Uncompensated overtime is the unpaid hours worked over the standard 40 hours for exempt employees. DCAA is concerned about how these hours are recorded. Total time accounting requires all hours worked to be recorded and prorates the salaried cost of the individual across all charges.
This is the standard amongst defense contractors for recording time as well as the most accepted method by DCAA. Without a total time accounting policy, it is up to the employee’s discretion how hours will be charged to the government. This flexibility leaves the door wide open for the possibility of unfairly increased profit margins, distorted pool bases, and irritable DCAA auditors. Total time accounting is the standard amongst government contractors for a reason. The DCAA audit manual, or DCAM, cites in that “If it is determined that government contracts are being overcharged by a material amount due to an inequitable allocation of costs because the contractor does not Labor Accounting for Government Contractors record all time worked, the contractor should be cited as being in noncompliance with FAR 31.201-4 and CAS 418.”

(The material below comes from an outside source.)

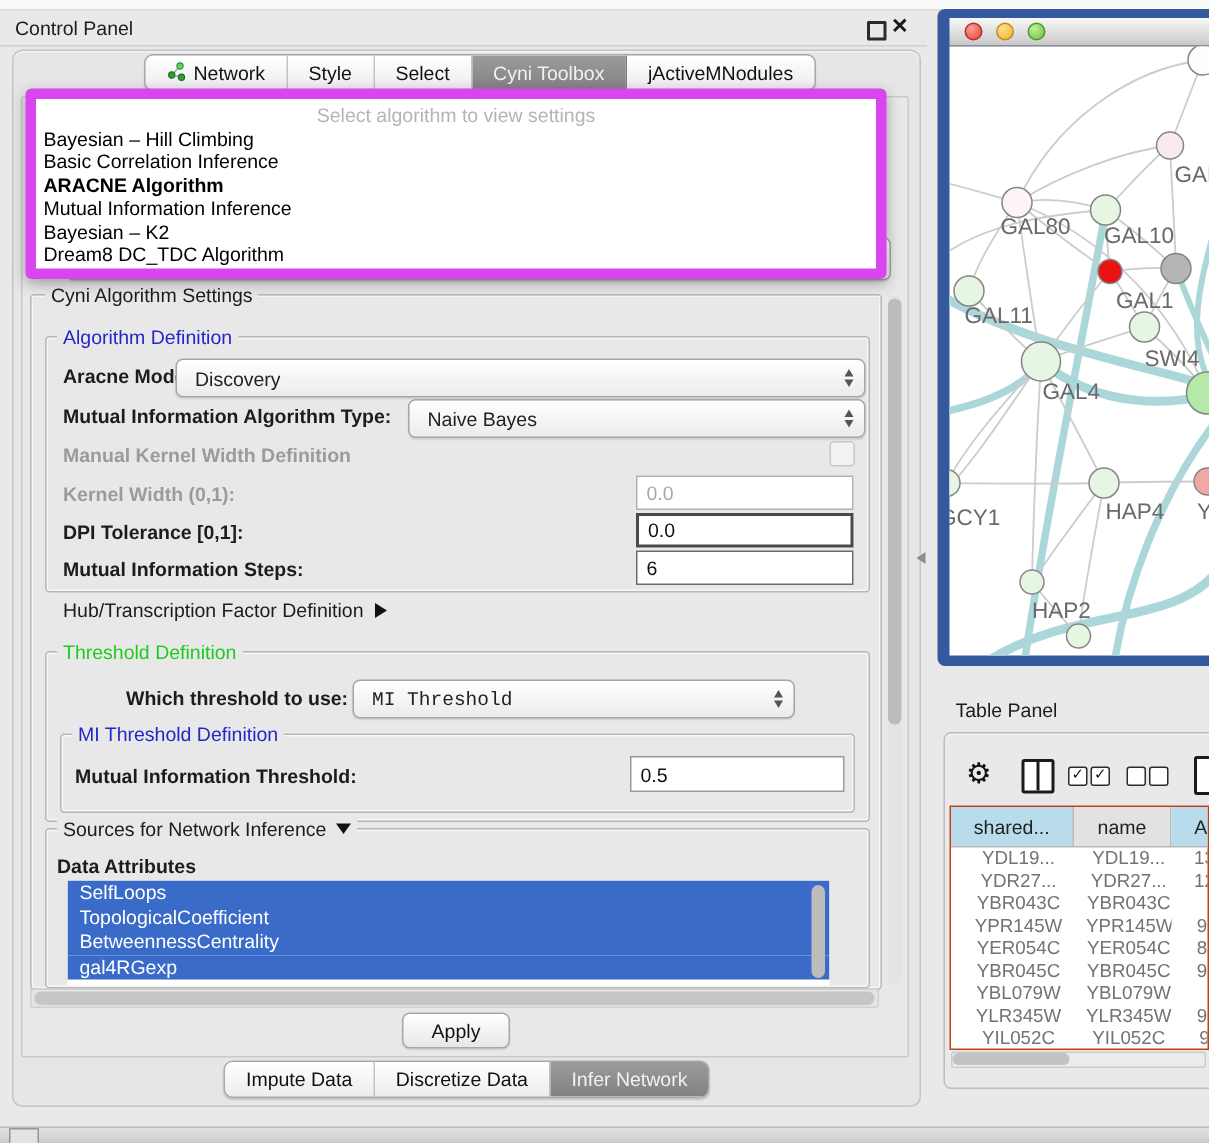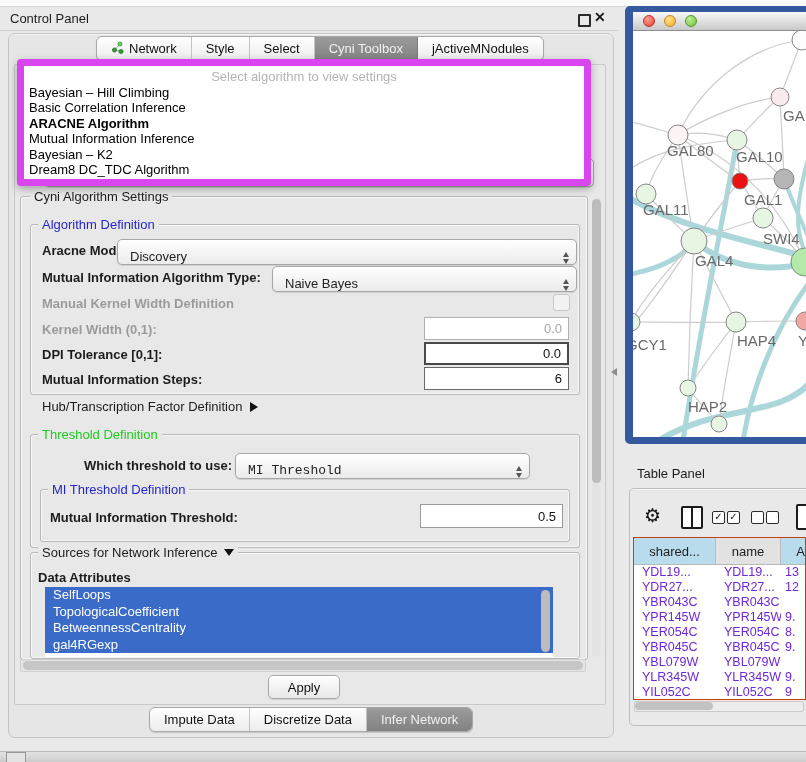"Discovery" .mac-combo { align-items: flex-end -> center }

Government contractors have also run into trouble with CAS 401 on this issue. While there are no regulations that specifically identify total time accounting as required, DCAA uses the regulations to support its position on total time accounting as follows: FAR 31.201-4 “A cost is allocable if it is assignable or chargeable to one or more cost objectives,” meaning that all hours worked should be applied to final cost objectives.
CAS 401 deals with the consistency between accounting and bids and proposals. If all hours worked are recorded on your general ledger, they should be included in the build- up of your cost proposals.
CAS 418 relates to the proper allocation bases for direct and indirect costs; DCAA cites this to support its view that the exclusion of uncompensated overtime hours will distort the pool base.
The two most widely used methods for recording uncompensated overtime are the effective hourly rate method and the payroll variance method. The effective hourly rate (or auto adjust) method takes the hours an employee works over 40 in a week and prorates their hourly rate down accordingly. The payroll variance (or overhead credit) method takes the variance of hours from a 40-hour week and multiplies it by the standard hourly rate and charges the variance to an overhead “variance” account.